We drink our vodka and wait for everything to settle a bit. Which is good for the jigsaw carousel in my head.
After a while, Wieczorkowski starts again.
‘I last heard from Joe ten days ago. He said something about a big crystal deal between the Czech Republic and Hamburg. He was sure that something was about to happen. But he kept it very vague – it was all hints; he wouldn’t or couldn’t say anything else. A couple of days ago, I tried to get hold of him again. I didn’t know until this morning that anything had happened to him.’
‘Now you do,’ I say, lighting a cigarette. ‘Do you happen to know anything about his life insurance in Switzerland?’
Wieczorkowski looks at me. ‘Did he tell you about that?’
‘He mentioned something along those lines,’ I say, ‘while explaining why he didn’t need a guard on his door.’
‘Hmm.’
Wieczorkowski swigs his beer.
Thinks.
‘So,’ he says. ‘There’s a bank box in Switzerland that presumably has some rather unsavoury things in it. I know that, and so do the few people who could be a danger to him. If Joe doesn’t contact me for longer than four weeks, I can have the box opened.’
‘Which bank?’ I ask.
‘I’d find out at the time,’ he says, putting down his beer bottle and heading for the loo.
He can’t really believe that I believe that he doesn’t know which bank Joe’s life insurance is in. He can’t really believe that.
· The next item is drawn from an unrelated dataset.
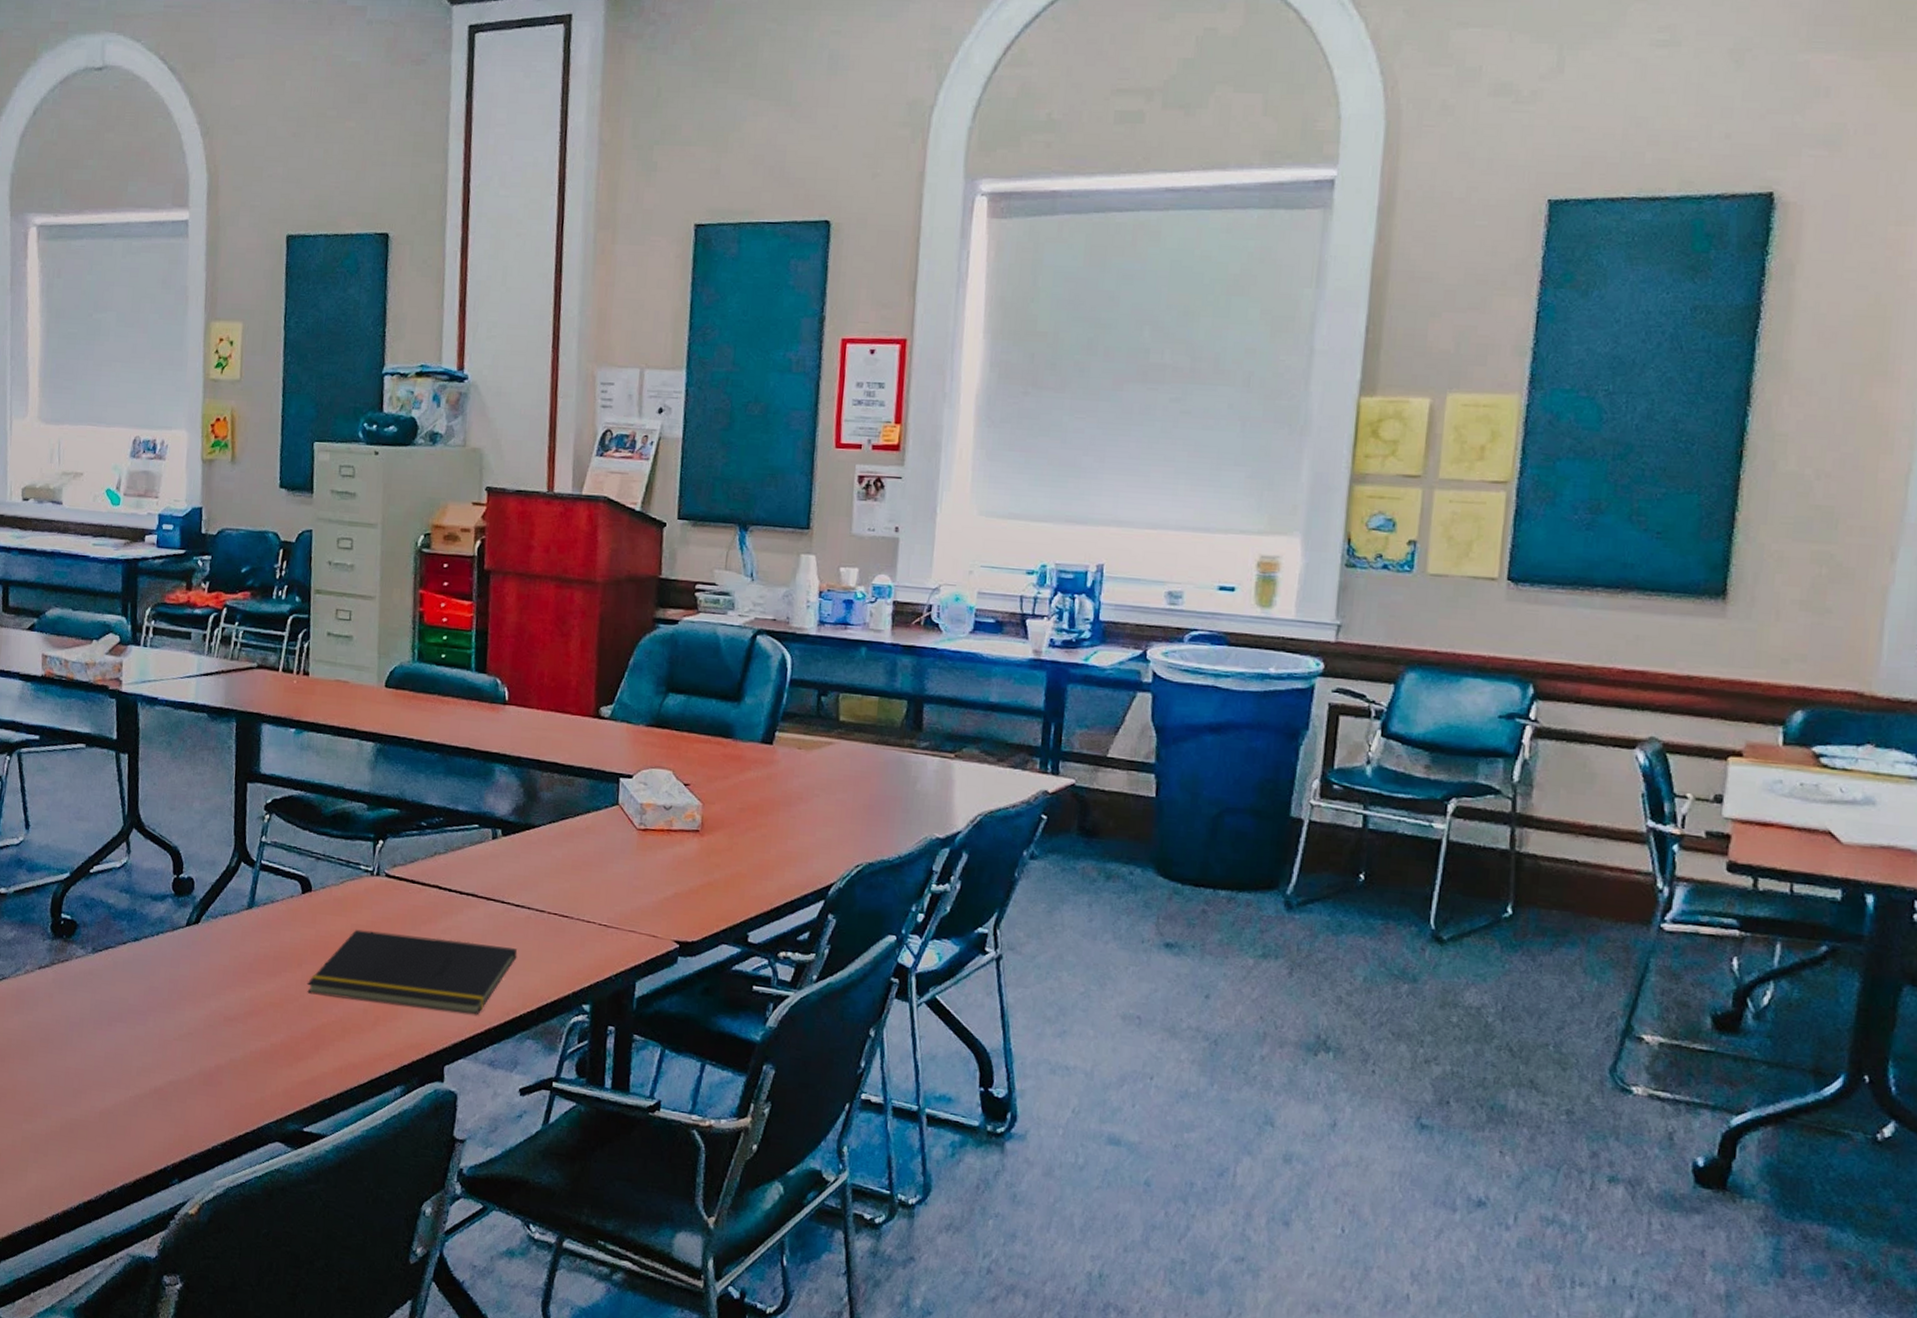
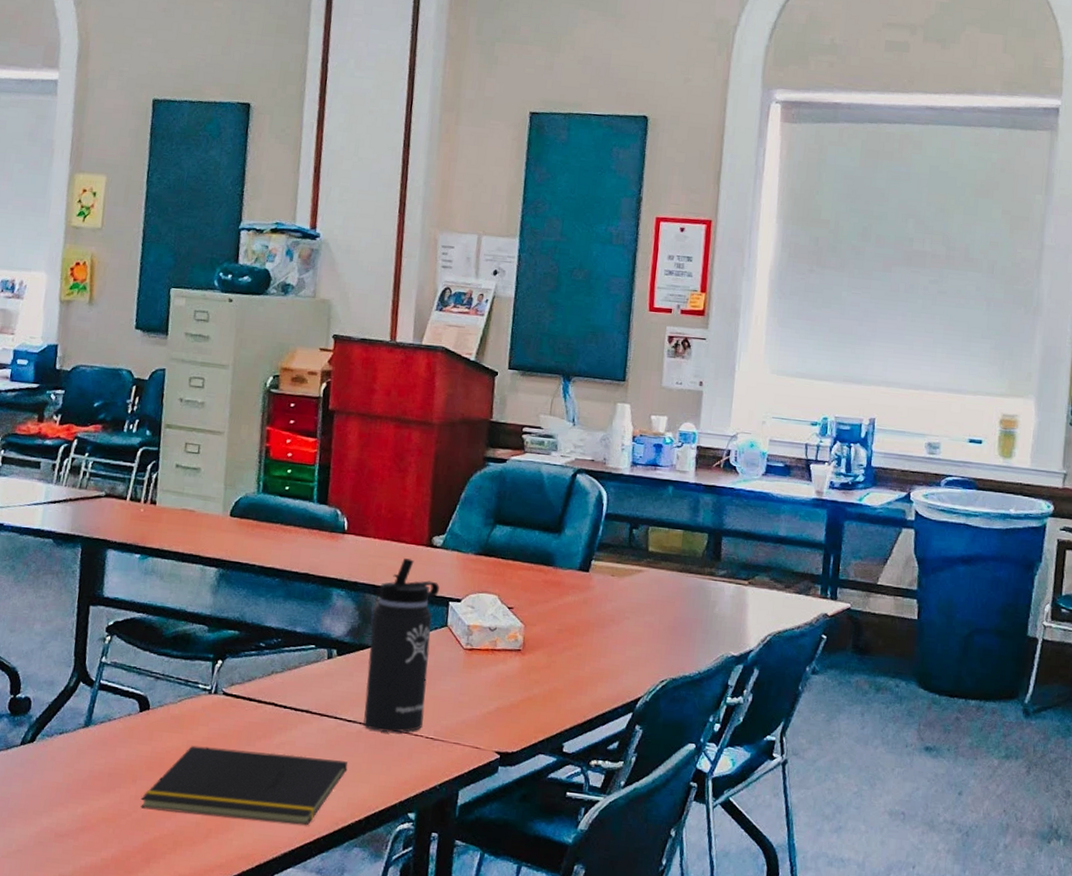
thermos bottle: none [532,731,609,919] -> present [363,558,439,733]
I try to keep him in sight but all I see is the toilet door clicking shut behind him.
He’s already out of beer again.
I drink mine up too and order two more.
They land on the bar at precisely the moment that Wieczorkowski gets back.
‘Very thoughtful,’ he says, clattering his bottle against mine.
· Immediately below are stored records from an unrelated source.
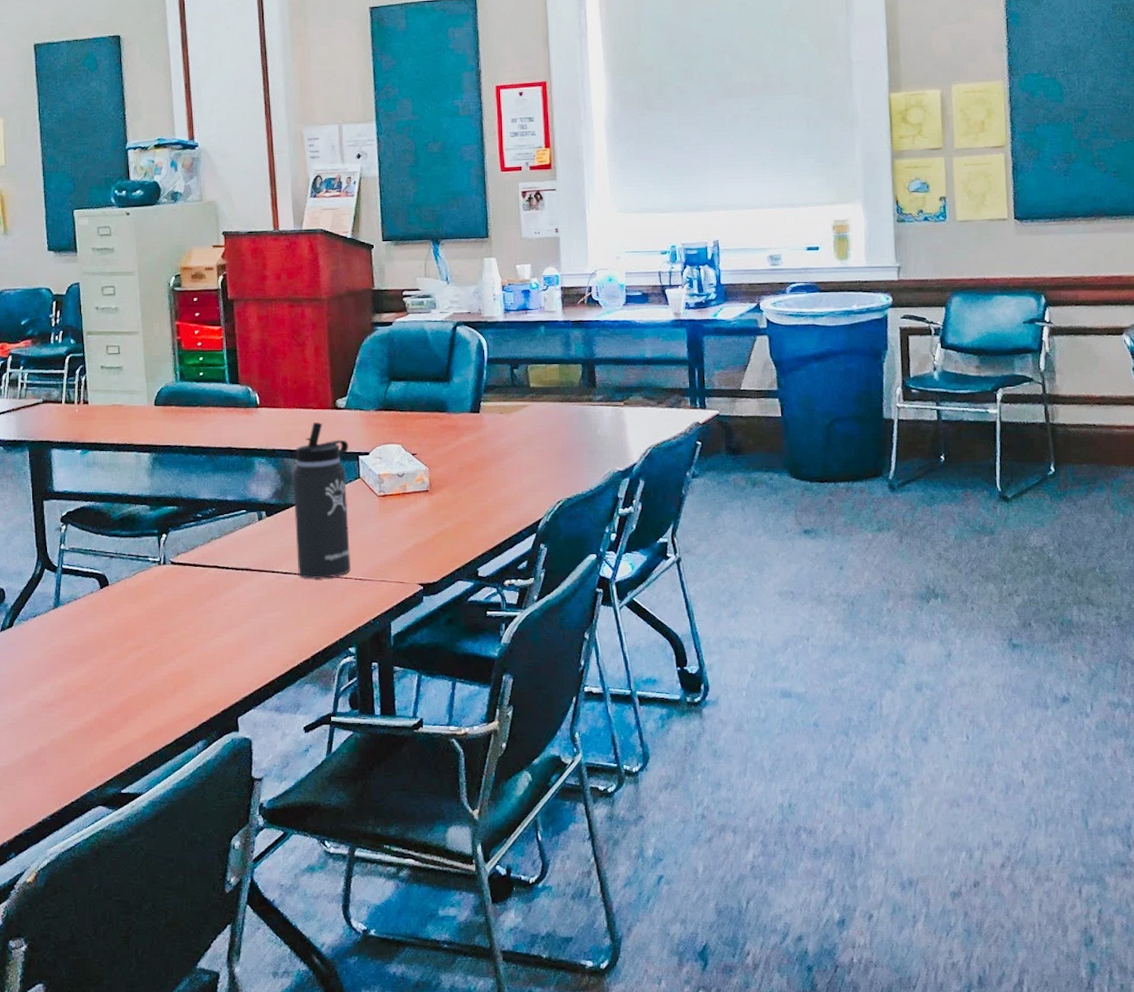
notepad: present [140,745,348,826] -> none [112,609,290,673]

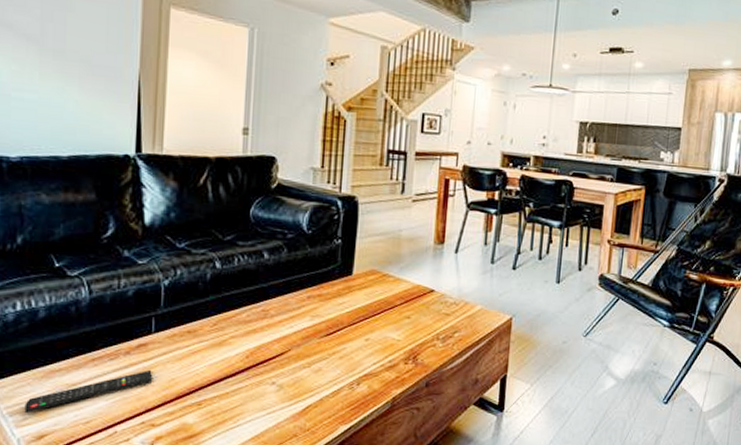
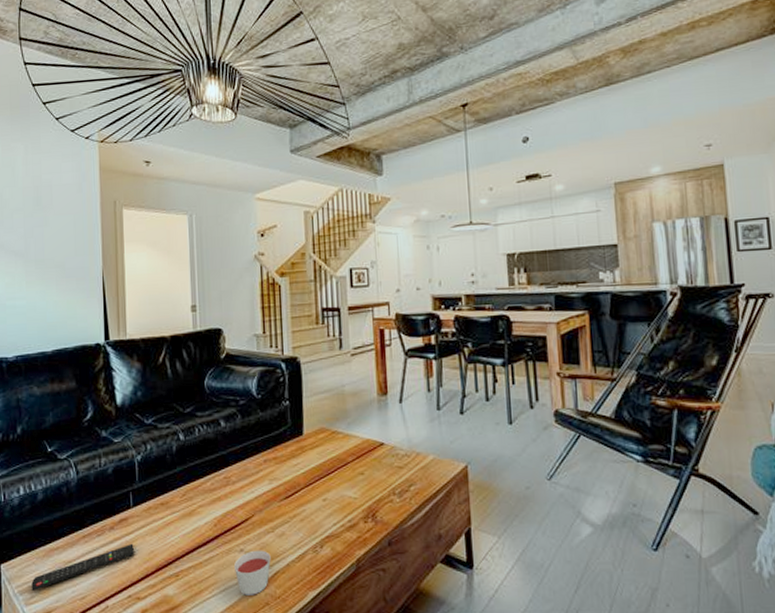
candle: none [264,383,304,427] -> present [234,550,271,595]

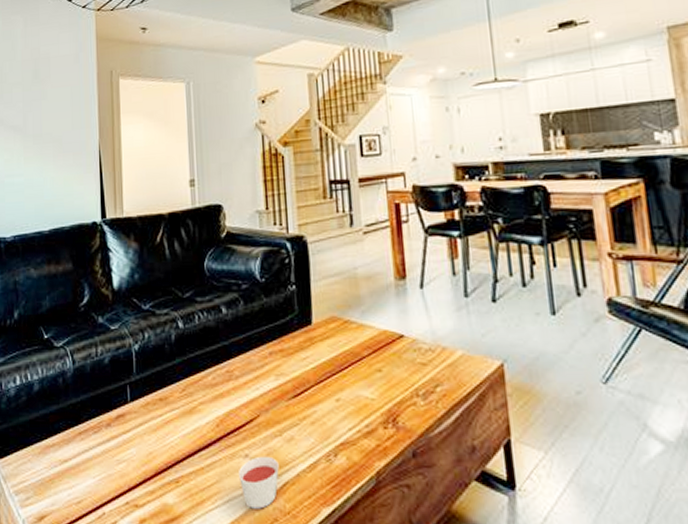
remote control: present [31,543,135,591] -> none [27,442,133,491]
He notices that I’m miffed.
‘What would you actually do if you knew which bank is looking after Joe’s bits of paper?’ he asks. ‘March in with a search warrant and play Rambo?’
I shrug.
‘There’s no need to know everything, Riley,’ he says, taking another swig from his bottle of beer. ‘You only need to know the things that make a difference.’
‘Such as?’
‘Your people on the Hamburg drug squad have been aware of the potential meth deal for a while, and so have our colleagues in Prague. We’re waiting, and we’ve got all our feelers out.’
He twists the beer bottle in his hand, puckers his lips a bit, his jaw bones move. He looks more wiry and angular than before; he looks like he’s in battle mode – there’s a little light and a little shadow falling on his face. It looks as though the Sioux chief has put his war paint on.
‘OK, so tell me what I need to know about the Czech Republic and crystal.’